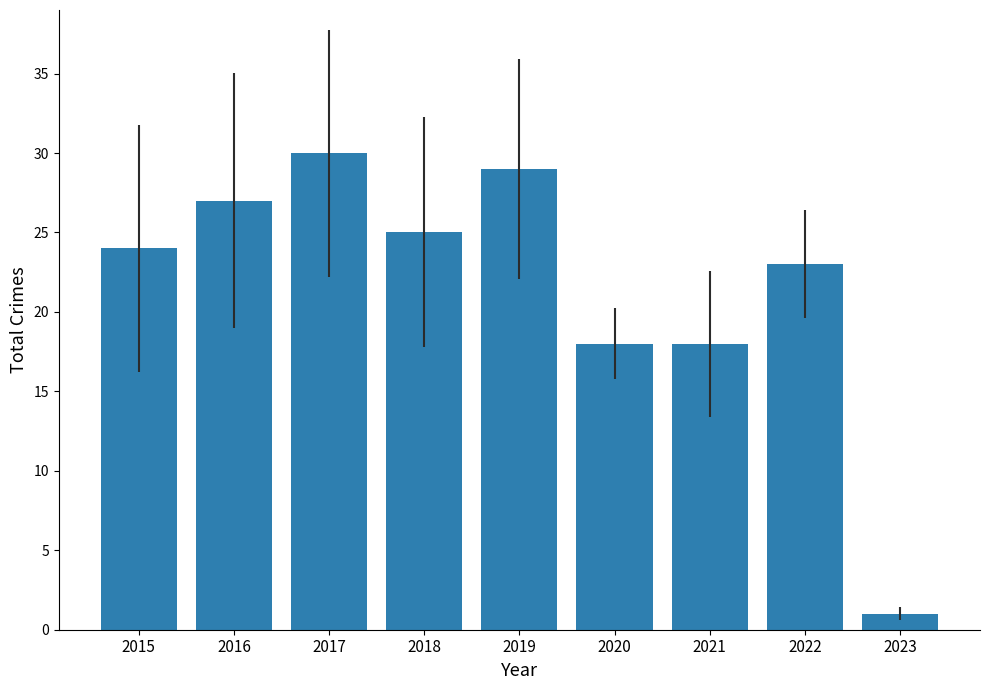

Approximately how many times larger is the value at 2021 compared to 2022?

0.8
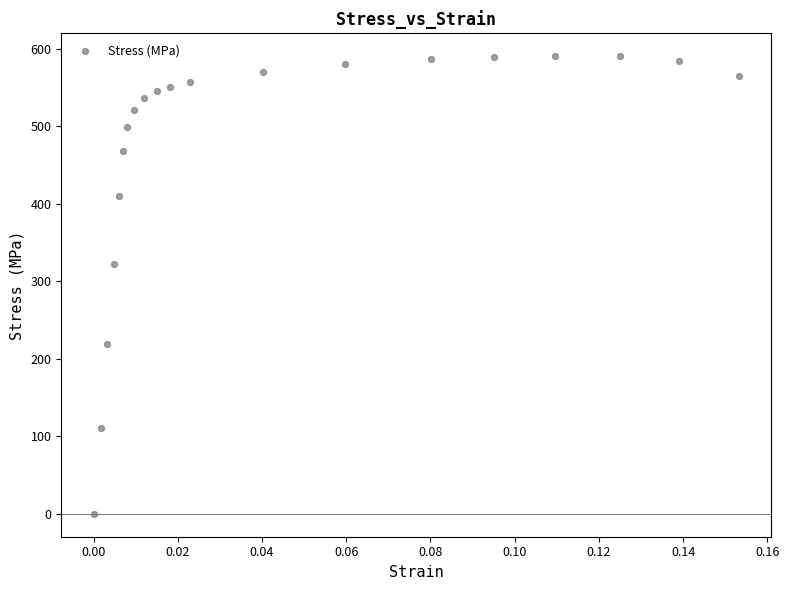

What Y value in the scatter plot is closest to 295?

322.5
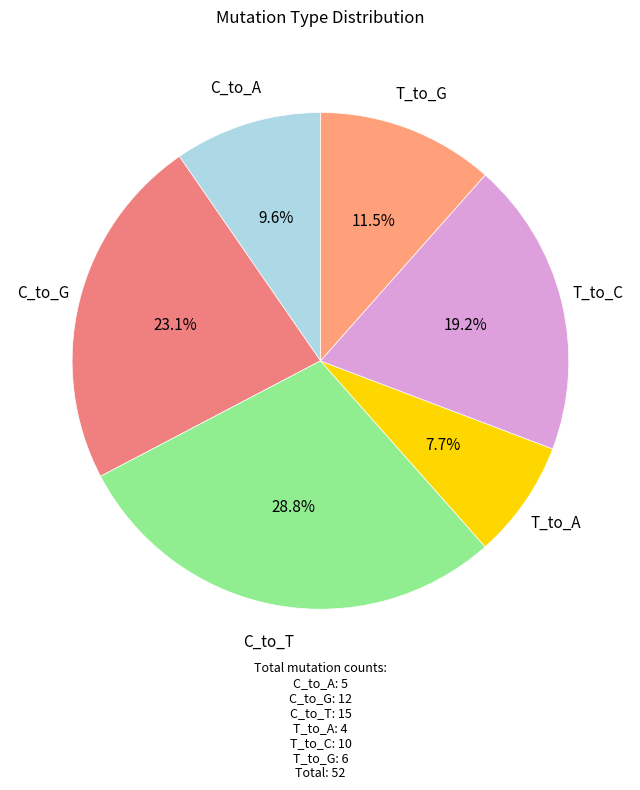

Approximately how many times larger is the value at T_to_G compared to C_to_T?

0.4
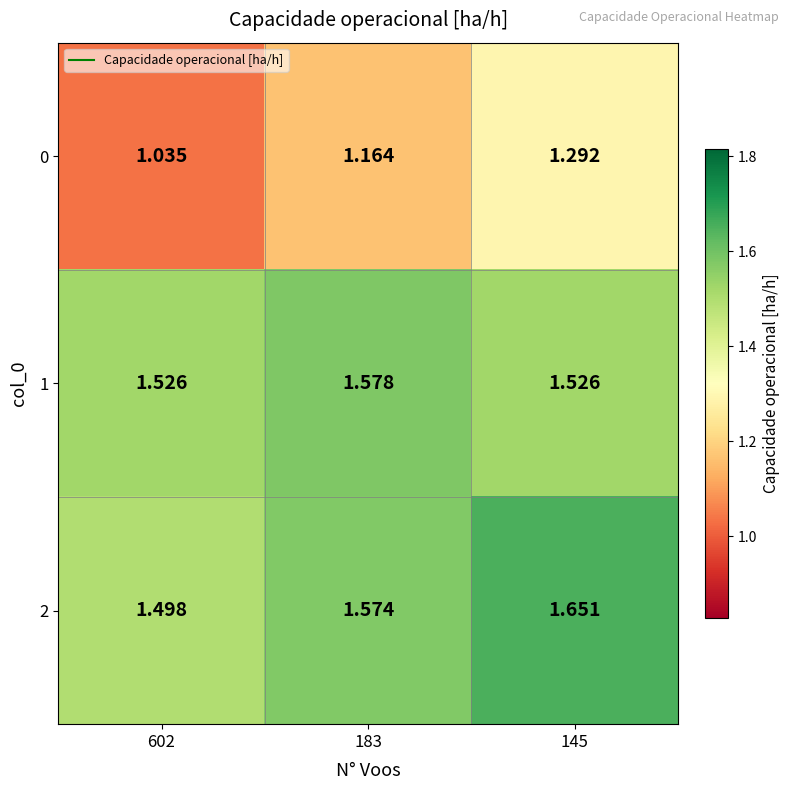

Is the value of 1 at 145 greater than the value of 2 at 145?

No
********************
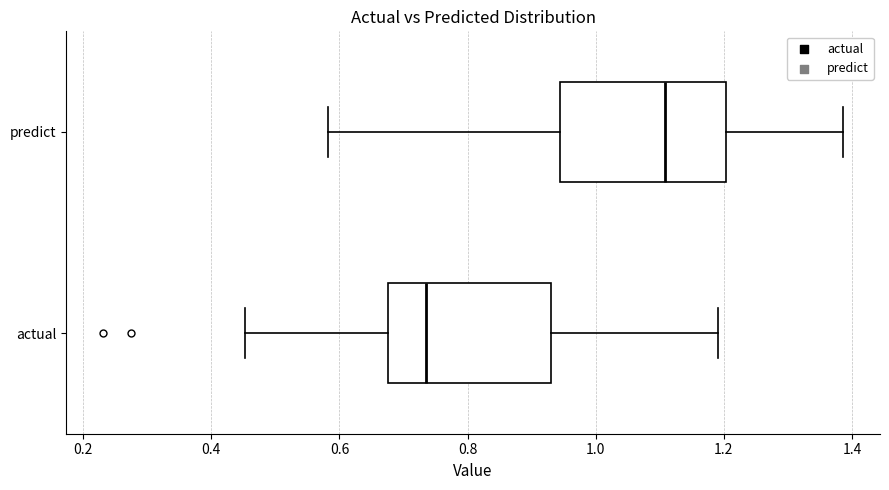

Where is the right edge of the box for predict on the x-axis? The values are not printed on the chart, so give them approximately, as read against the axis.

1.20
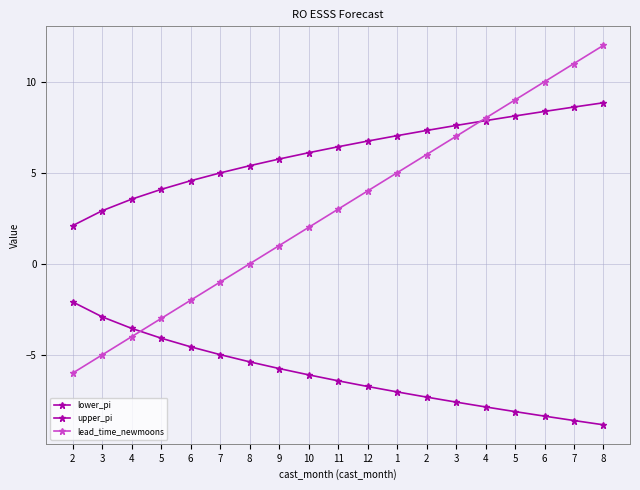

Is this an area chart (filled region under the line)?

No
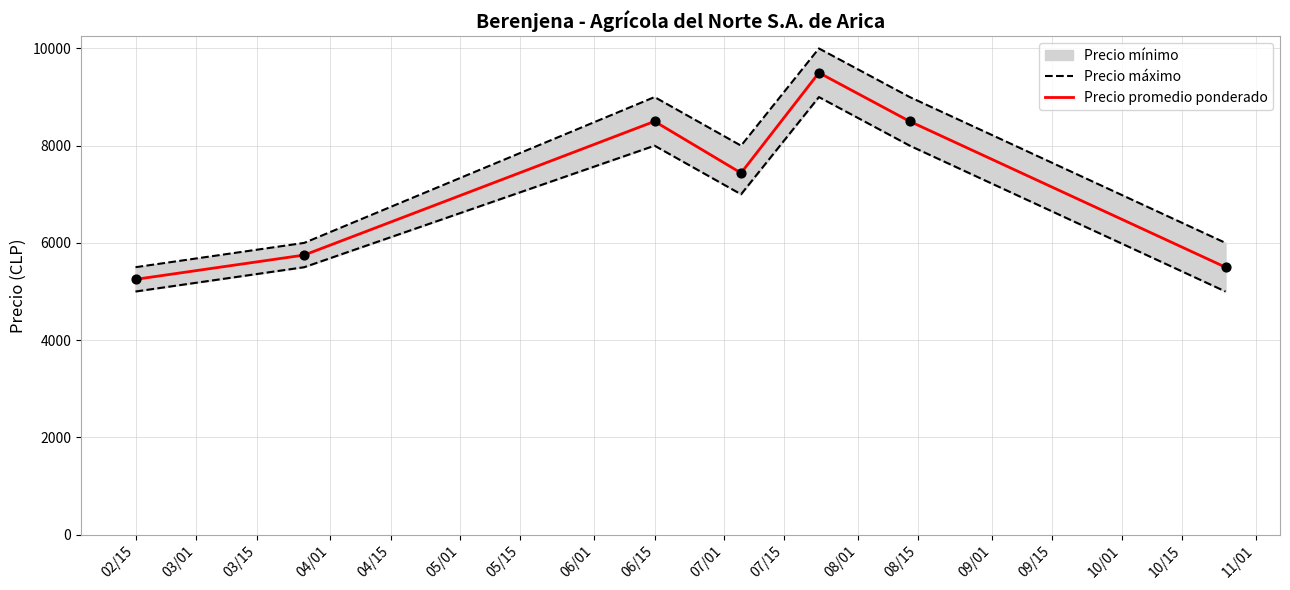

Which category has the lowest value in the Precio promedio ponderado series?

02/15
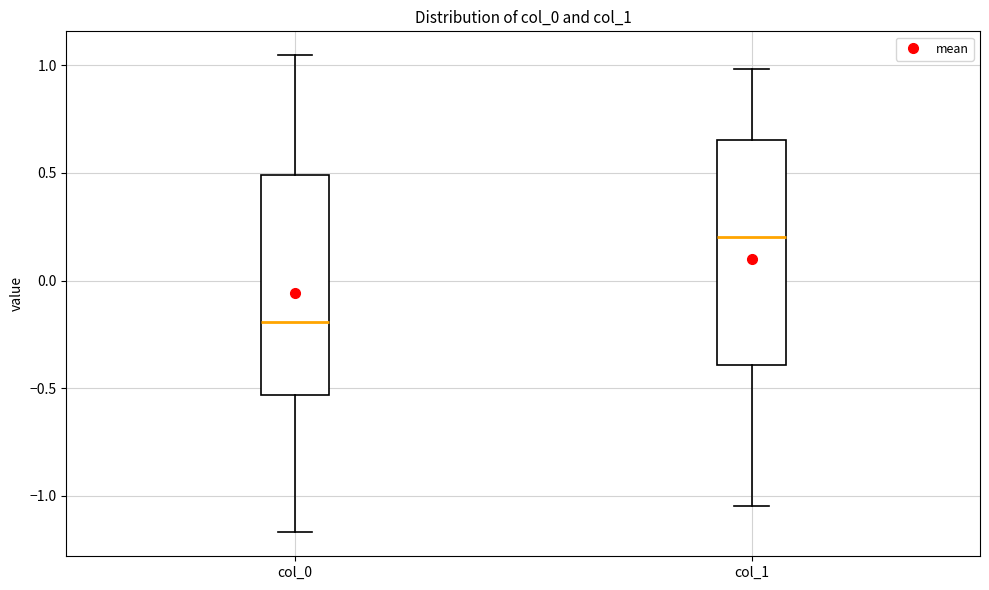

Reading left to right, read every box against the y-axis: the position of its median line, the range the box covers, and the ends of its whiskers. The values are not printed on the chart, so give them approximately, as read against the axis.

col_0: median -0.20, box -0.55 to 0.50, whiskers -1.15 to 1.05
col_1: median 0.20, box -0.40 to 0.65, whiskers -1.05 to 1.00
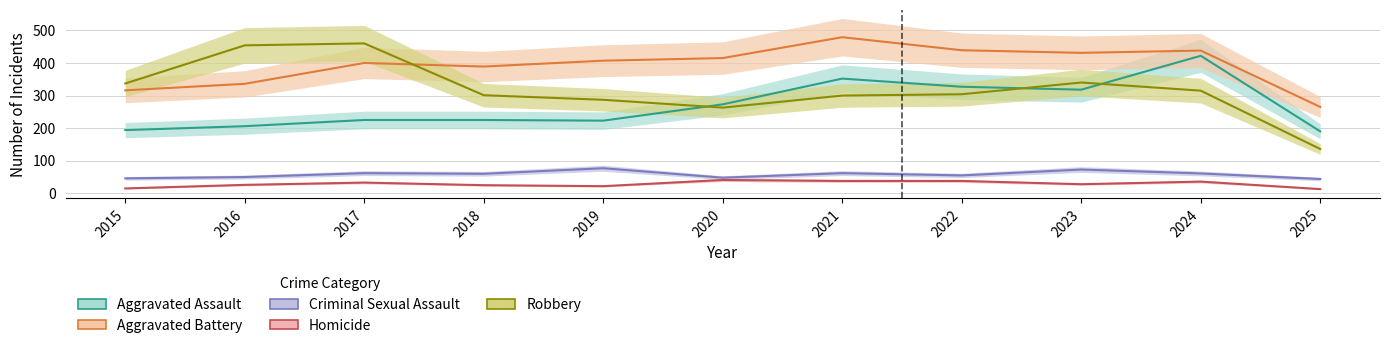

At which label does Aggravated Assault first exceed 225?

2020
********************
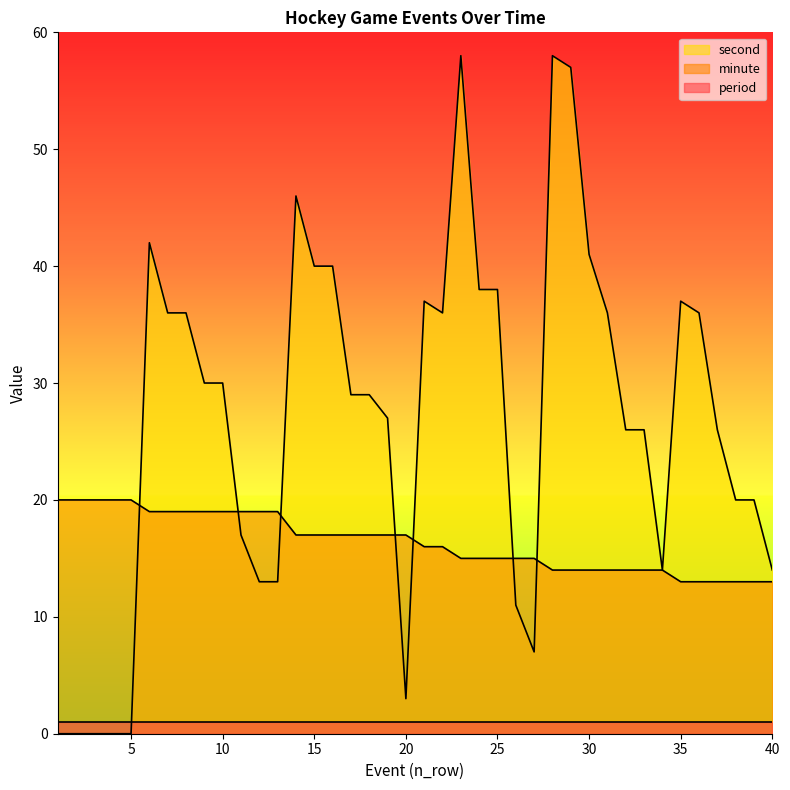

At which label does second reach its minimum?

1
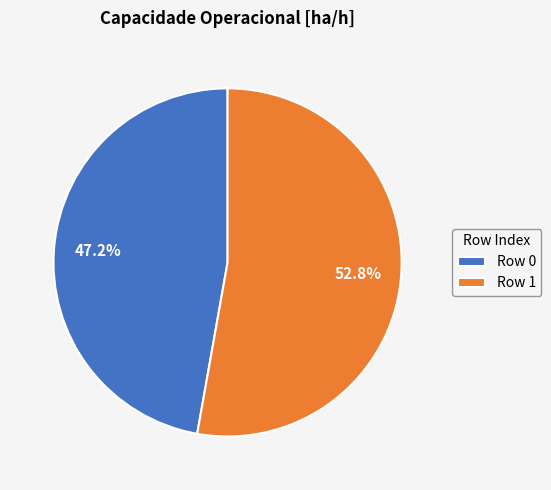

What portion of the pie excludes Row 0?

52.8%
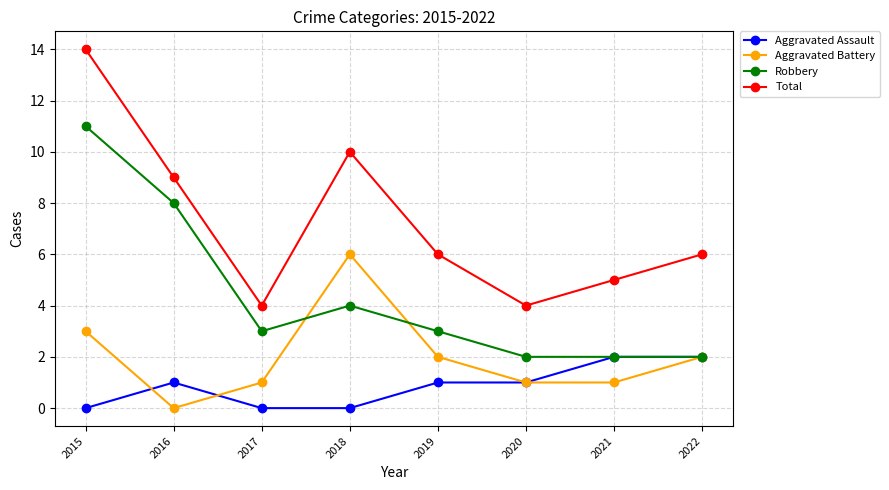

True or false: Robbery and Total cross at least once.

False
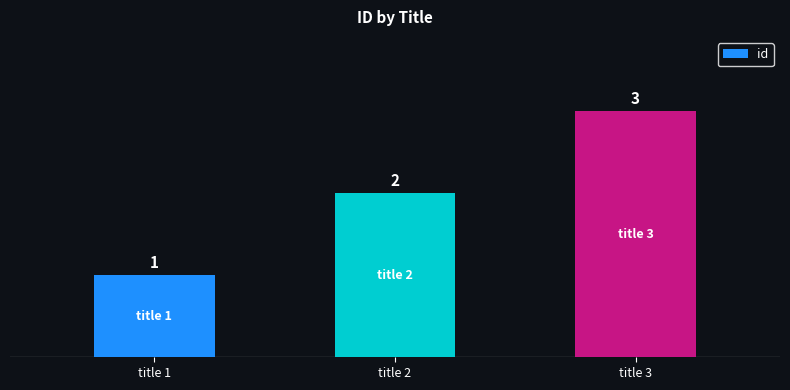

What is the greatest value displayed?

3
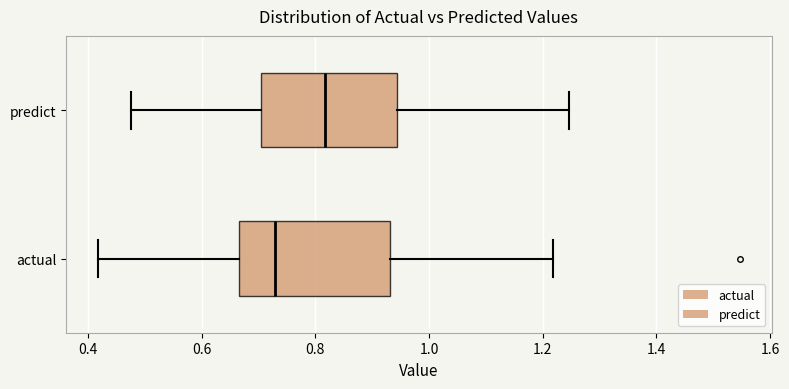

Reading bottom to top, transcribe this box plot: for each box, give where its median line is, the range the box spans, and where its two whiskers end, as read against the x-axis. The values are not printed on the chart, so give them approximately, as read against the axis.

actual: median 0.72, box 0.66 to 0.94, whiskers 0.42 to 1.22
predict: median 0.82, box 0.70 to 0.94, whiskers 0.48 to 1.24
********************
Your assignment: Rewrite the stretch of data from the line containing "Approximately how many times larger is the value at T_to_G" through the line containing "Is the value of", swapping "greater" for "higher" and keeping everything else the same. Leave out the pictures.

Reply:
Approximately how many times larger is the value at T_to_G compared to C_to_T?

0.4

Is the value of 1 at 145 higher than the value of 2 at 145?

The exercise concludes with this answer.